→ **Set task**:
Express the lines of the records below as a JSON list of strings, one string per line, skipping blank lines and leaving out the pictures.
## START Supplied material
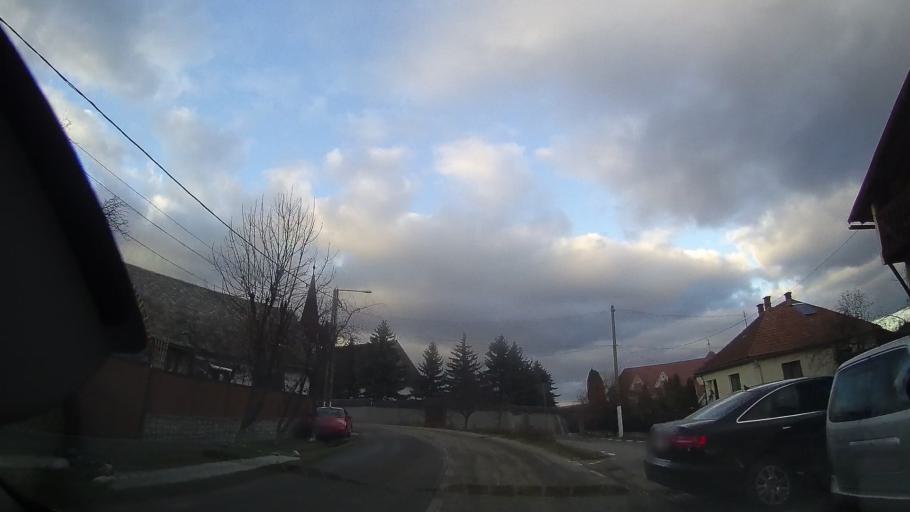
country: RO
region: Cluj
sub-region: Comuna Sancraiu
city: Sancraiu
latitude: 46.8281
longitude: 22.9884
## END Supplied material
→ **Task result**:
[
  "country: RO",
  "region: Cluj",
  "sub-region: Comuna Sancraiu",
  "city: Sancraiu",
  "latitude: 46.8281",
  "longitude: 22.9884"
]